On 3 September, the company took action. “We have blocked Kiwi Farms,” Prince said. “This is an extraordinary decision for us to make and, given Cloudflare’s role as an internet infrastructure provider, a dangerous one that we are not comfortable with. However, the rhetoric on the Kiwi Farms site and specific, targeted threats have escalated over the last 48 hours to the point that we believe there is an unprecedented emergency and immediate threat to human life unlike we have previously seen from Kiwi Farms or any other customer before.”
The fallout for Kiwi Farms is predictable, and will follow a similar arc of other sites in the same situation.
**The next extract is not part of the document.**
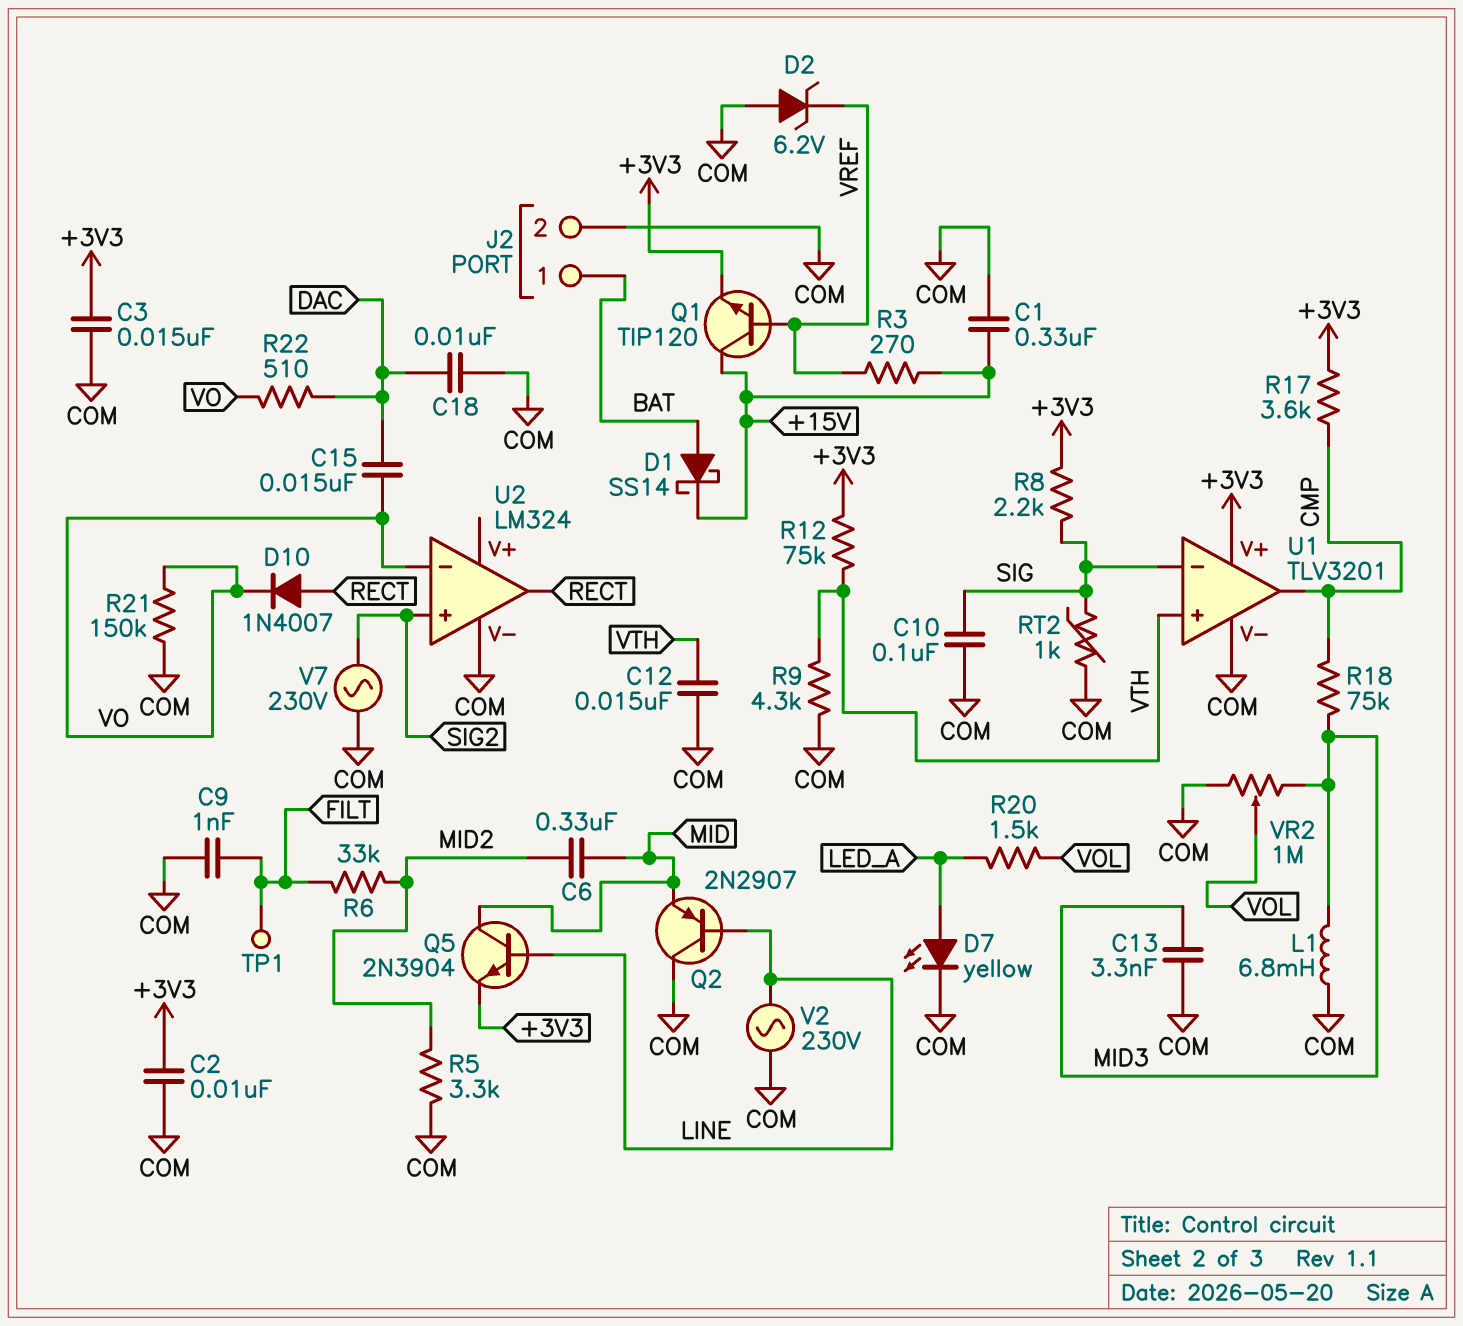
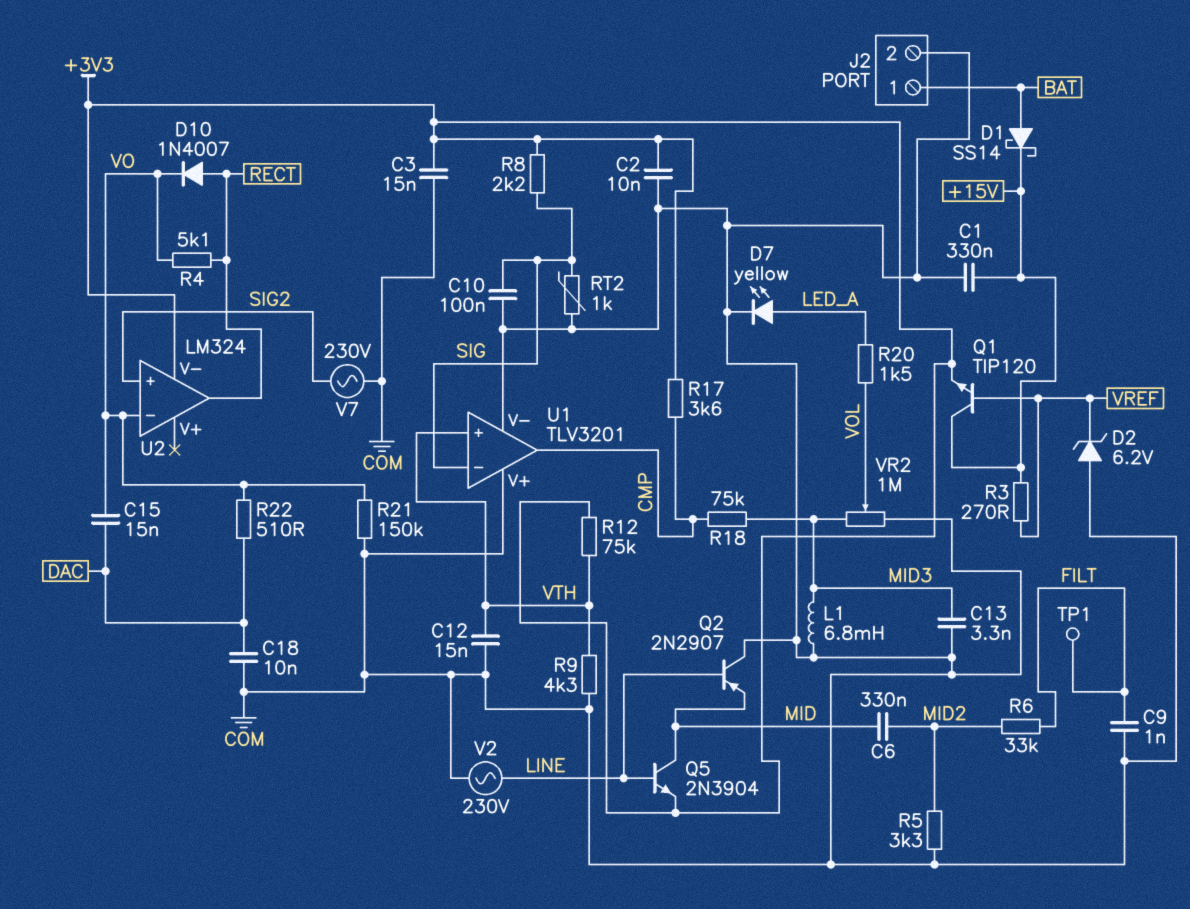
R4: none -> 5.1k (RECT, VO)
U1 pin V+: +3V3 -> COM
U2 pin V-: COM -> +3V3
The site has spent the last few days bouncing from provider to provider, and the critics have followed it; it signed up for Cloudflare competitor DDoS-Guard over the weekend, and was terminated “without waiting for an official notice” on Monday morning. Some users will bounce along with it, and eventually settle down in a new, smaller home, backed by a provider willing to take the heat. Others won’t. The service won’t die, just as the Daily Stormer and 8chan didn’t die, but its existence will be smaller, less influential and more technically burdensome.
But Cloudflare, and Prince, seem determined to learn different lessons. The blogpost declaring the site’s suspension warns it is “not the end”. “We are hopeful that our action today will help provoke conversations toward addressing the larger problem. And we stand ready to participate in that conversation.”
The company’s approach has differed in one way from its previous tactics in the case of 8chan and the Daily Stormer: rather than simply withdrawing its services, and allowing Kiwi Farms to survive or die without Cloudflare’s help, visitors to the site now see a page declaring the site “Blocked”, and linking to Prince’s blogpost. Kiwi Farms could remove the banner by disabling Cloudflare’s service at its end, but has yet to do so, instead registering new web addresses.
The approach serves both Kiwi Farms and Cloudflare’s ends, in presenting the issue as one of free speech and online censorship. But ultimately Cloudflare is not the internet, and criticism of it for working with violent bigots isn’t unfair. It will happen again. It always happens again. Will Cloudflare have anything new to say when it does?